Now in open beta, the tech has been evaluated by users including Industrial Light and Magic and is based on technology originated at Pixar called Universal Scene Description. This is a format for universal interchange between 3D applications from Epic (Unreal Engine), Adobe, and Autodesk (Maya).  

Virtual production technology company Lightcraft Technology has also evaluated the platform. Its chairman, Bill Warner (who is also the founder of Avid), says they decided to base their entire product line on the technology. 

“Omniverse represents the platform of the future for all aspects of virtual production,” Warner said. 

Francois Chardavoine, VP of technology at Lucasfilm and ILM testifies of omniverse: “The potential to improve the creative process through all stages of VFX and animation pipelines will be transformative.” 

However, even the omniverse and the metaverse pales beside the firepower of AI. According to Huang, “As mobile cloud matures, the age of AI is beginning. AI is the most powerful technology for of our time.” 

He argued, “Computing is the technology of automation. Software algorithms automate. Automation drives productivity and growth for industries. Automation at large scale leads to breakthroughs. [But] we are limited by our ability to write software. Finally, after decade of research and deep learning, the abundance of data and the powerful computation of GPUs came together in a big bang of modern AI. Now software can write software. AI is the automation of automation.” 

He acknowledged that the software written by an AI is very different to that written by a human (“it is vastly more parallel and a thousand to millions of times more compute intensive”) but claimed the ability to power the computers needed for it are in Nvidia’s wheelhouse. 

“AI requires a whole reinvention of computing, from algorithms to the whole ecosystem. The age of AI has begun and Nvidia is advancing it.” 

An example of its god-making power is medical research. He suggested that with AI powered by Nvidia GPUs scientists can use simulation to magnify the search for a cure to diseases.  

He announced Nvidia would build the fastest supercomputer in the UK. Cambridge One, in Cambridge, would have 400 petaflops of AI performance putting it in the top 30 supercomputers in the world. Research partners include Astra Zeneca and the NHS. 

It recently launched Ampere, a GPU which fuses programmable shading, ray tracing and AI capable of generating photoreal graphics at the highest frame rates, solving the traditional trade off which video game developers had to make. 

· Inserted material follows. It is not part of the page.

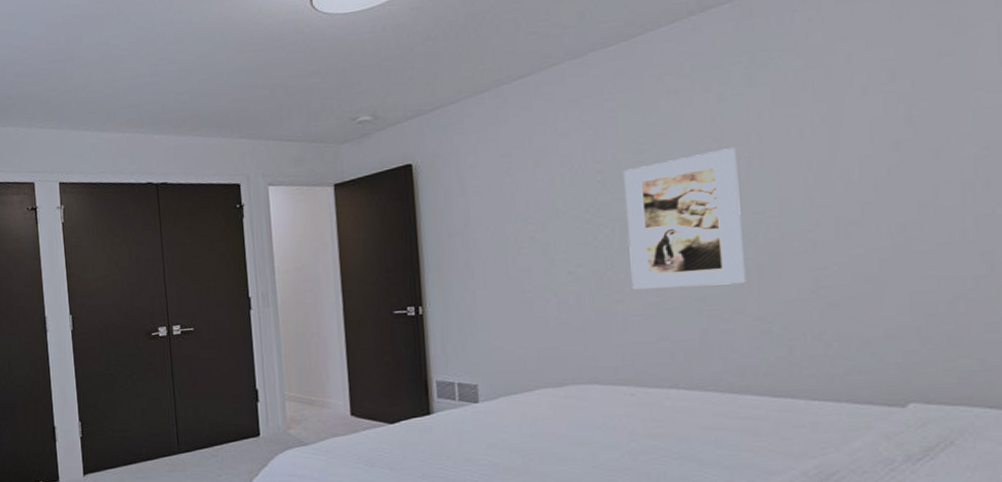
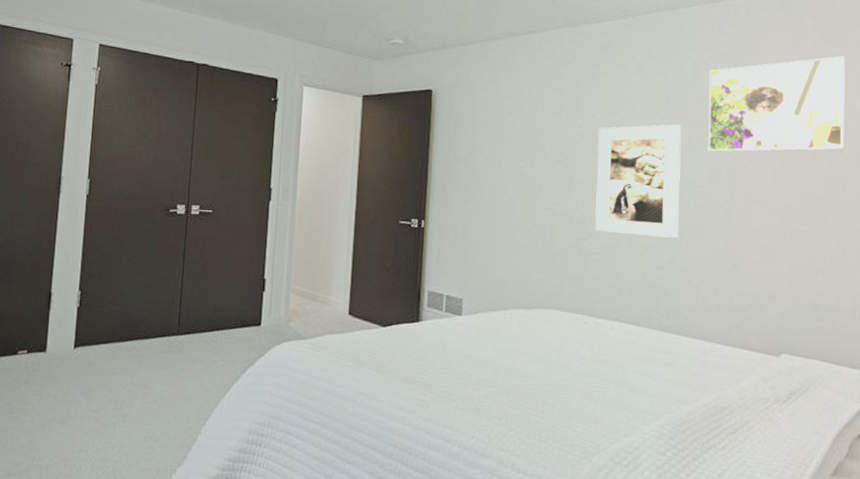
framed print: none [768,16,984,173] -> present [708,55,846,152]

“It’s the faster upgrade in our history. Everything we ship is instantly sold out.” 

He also launched a cloud streaming video AI platform whose first application is video conferencing. This will take advantage of a Nvidia-developed ‘Conversational AI’ called Jarvis whose neural text-to speech is described as “human like.” 

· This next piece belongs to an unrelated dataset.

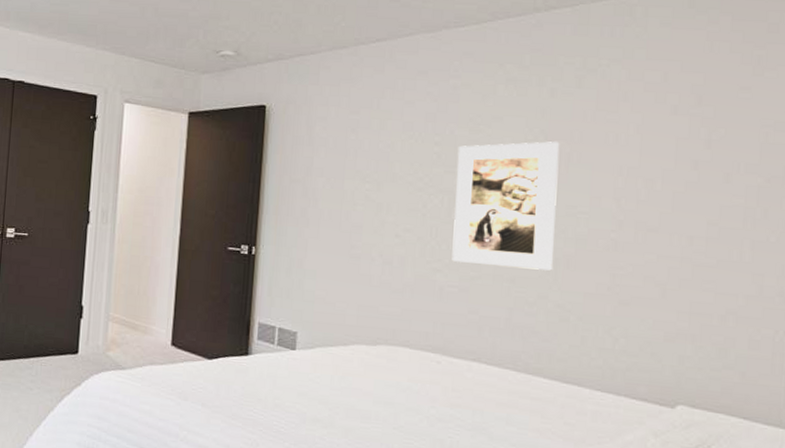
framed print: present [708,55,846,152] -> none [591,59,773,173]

“Using AI we can perceive the important features of a face, send only the changes of the features and reanimate your face at the receiver – to save bandwidth,” he said. “AI can reorientate your face to look as if you’re making eye contact with each person on the call individually. It can realistically animate an avatar based on just the words you are speaking.” 

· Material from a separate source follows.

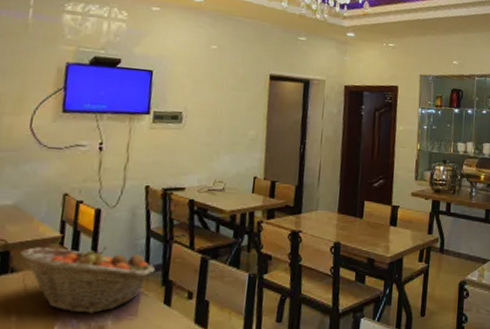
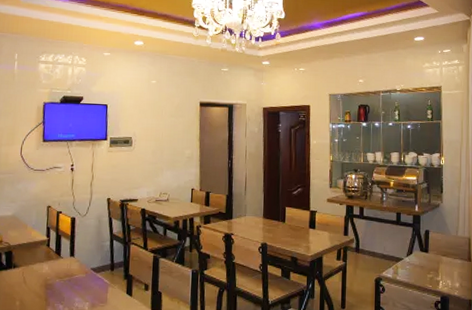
fruit basket: present [20,246,156,314] -> none [19,247,119,301]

He added, “We have an opportunity to revolutionise video conferencing and invent the virtual presence of tomorrow.”  

More than 30,000 developers have registered for the virtual GTC to check out more than one thousand talks on topics including autonomous machines, VR and virtualisation. There are also webinars related to latest AI developments in media and entertainment driven by Nvidia tech. Among them is cloud-based tool Kamua which automates resizing, cropping and repurposing videos from desktop to mobile apps like TikTok, Snapchat and Instagram. It claims to have users who have cut manual workflows from 16 hours to 15 minutes by embracing its automation software. 

IDenTV provides advanced video analytics based on AI capabilities powered by computer vision, automated speech recognition and textual semantic classifiers. 

Another demo from Taiwan start-up A.V. Mapping shows how AI enables composers to use a its video and music mapping platform “to shorten the music-for-video search by nearly two thousand times.”